In his only other full-time season with the NASCAR Whelen Modified Tour in 2020, McKennedy finished second in the series standings.

Prior to becoming a seasoned veteran, McKennedy made his first venture into the series back in 2006 at the age of 19, when he earned two top-10 finishes in eight starts. It took him until 2017 to earn his first top-five finish, a fifth-place run at Stafford Motor Speedway.

One year later, McKennedy scored his maiden NASCAR Whelen Modified Tour victory at Myrtle Beach Speedway in South Carolina driving the famous 7NY for Tommy Baldwin Racing. That stood as his lone Tour victory until his triumph earlier this year at Claremont.

“I look back over the last 10 years, I‘ve probably only had 65 or 70 Whelen Modified Tour starts,” McKennedy said. “There were several years I didn‘t race the Modified Tour, or the few years I did it was only a couple of races. To do it ourselves with my dad and all of our guys going back years ago we didn‘t have the backing or the sponsor to do it. We didn‘t have the manpower.

“I was fortunate enough looking back a few of years ago, Tommy Baldwin Jr. called me out of the clear blue. I was literally sitting in a 10-wheeler hauling gravel. Tommy called me and said, ‘Hey McKennedy, it‘s Baldwin. I want to try you down at New Smyrna this winter. If you do good, the ride is yours.‘”

Jon Mckennedy, driver of the #79 Hoosier, Christopher Towing, TFR, Willwood Brakes, Sunoco Chevrolet, looks on during the New Smyrna Visitors Bureau 200 for the NASCAR Whelen Modified Tour during night 2 of the World Series of Asphalt Stock Car Racing at New Smyrna Speedway in New Smyrna, Florida on February 12, 2022. (Adam Glanzman/NASCAR)
Jon Mckennedy, driver of the #79 Hoosier, Christopher Towing, TFR, Willwood Brakes, Sunoco Chevrolet, looks on during the New Smyrna Visitors Bureau 200 for the NASCAR Whelen Modified Tour during night 2 of the World Series of Asphalt Stock Car Racing at New Smyrna Speedway in New Smyrna, Florida on February 12, 2022. (Adam Glanzman/NASCAR)

McKennedy’s partnership with Baldwin ended up lasting four years, which included a full NASCAR Whelen Modified Tour schedule in 2020. Without the opportunity, McKennedy believes he never would have found himself celebrating a series championship at the conclusion of the 2022 season.

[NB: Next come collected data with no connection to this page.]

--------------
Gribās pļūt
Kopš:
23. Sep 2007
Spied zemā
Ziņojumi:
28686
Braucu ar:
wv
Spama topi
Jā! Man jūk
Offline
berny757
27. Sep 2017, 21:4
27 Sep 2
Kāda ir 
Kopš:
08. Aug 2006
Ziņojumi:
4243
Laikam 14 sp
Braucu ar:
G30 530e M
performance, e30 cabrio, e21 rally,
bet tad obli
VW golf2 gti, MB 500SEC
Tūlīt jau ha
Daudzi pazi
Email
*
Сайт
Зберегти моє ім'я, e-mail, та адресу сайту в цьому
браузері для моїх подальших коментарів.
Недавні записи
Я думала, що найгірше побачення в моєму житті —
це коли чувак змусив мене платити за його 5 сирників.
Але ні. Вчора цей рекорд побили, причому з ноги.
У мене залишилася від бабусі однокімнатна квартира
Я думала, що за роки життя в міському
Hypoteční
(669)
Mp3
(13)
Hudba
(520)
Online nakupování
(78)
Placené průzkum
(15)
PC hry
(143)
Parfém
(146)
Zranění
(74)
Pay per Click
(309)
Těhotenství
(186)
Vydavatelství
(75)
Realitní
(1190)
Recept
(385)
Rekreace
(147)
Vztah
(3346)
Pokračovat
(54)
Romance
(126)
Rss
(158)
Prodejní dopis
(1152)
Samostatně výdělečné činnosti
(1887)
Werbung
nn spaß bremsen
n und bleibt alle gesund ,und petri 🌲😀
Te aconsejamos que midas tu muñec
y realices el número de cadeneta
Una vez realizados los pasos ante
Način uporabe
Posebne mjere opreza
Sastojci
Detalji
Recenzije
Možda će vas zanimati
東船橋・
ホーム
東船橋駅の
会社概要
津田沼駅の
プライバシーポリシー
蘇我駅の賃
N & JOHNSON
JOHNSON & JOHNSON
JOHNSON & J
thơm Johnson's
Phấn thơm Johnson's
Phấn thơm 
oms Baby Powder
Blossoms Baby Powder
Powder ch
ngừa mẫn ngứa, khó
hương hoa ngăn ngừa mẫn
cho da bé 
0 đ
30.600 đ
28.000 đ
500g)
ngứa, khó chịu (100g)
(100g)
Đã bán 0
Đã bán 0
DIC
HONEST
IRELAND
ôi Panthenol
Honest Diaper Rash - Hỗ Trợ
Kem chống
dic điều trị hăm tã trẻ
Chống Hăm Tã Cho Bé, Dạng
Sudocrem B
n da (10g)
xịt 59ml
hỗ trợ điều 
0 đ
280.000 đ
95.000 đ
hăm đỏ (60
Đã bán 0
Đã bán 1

“I feel like I owe a big thanks to Tommy,” McKennedy said. “He kind of got me into the Modified Tour the last few years where I made a little more of a name for myself at this level.”

A lot of things could have been different for McKennedy during the 2022 NASCAR Whelen Modified Tour season, but when the final race was run and the points were tabulated, it was McKennedy who joined the likes of Richie Evans, Tony Hirschman Jr., Mike Stefanik, Doug Coby and Justin Bonsignore as a NASCAR Whelen Modified Tour champion.

“At the end of the day we are NASCAR Whelen Modified Tour champions, and I am extremely satisfied,” McKennedy said.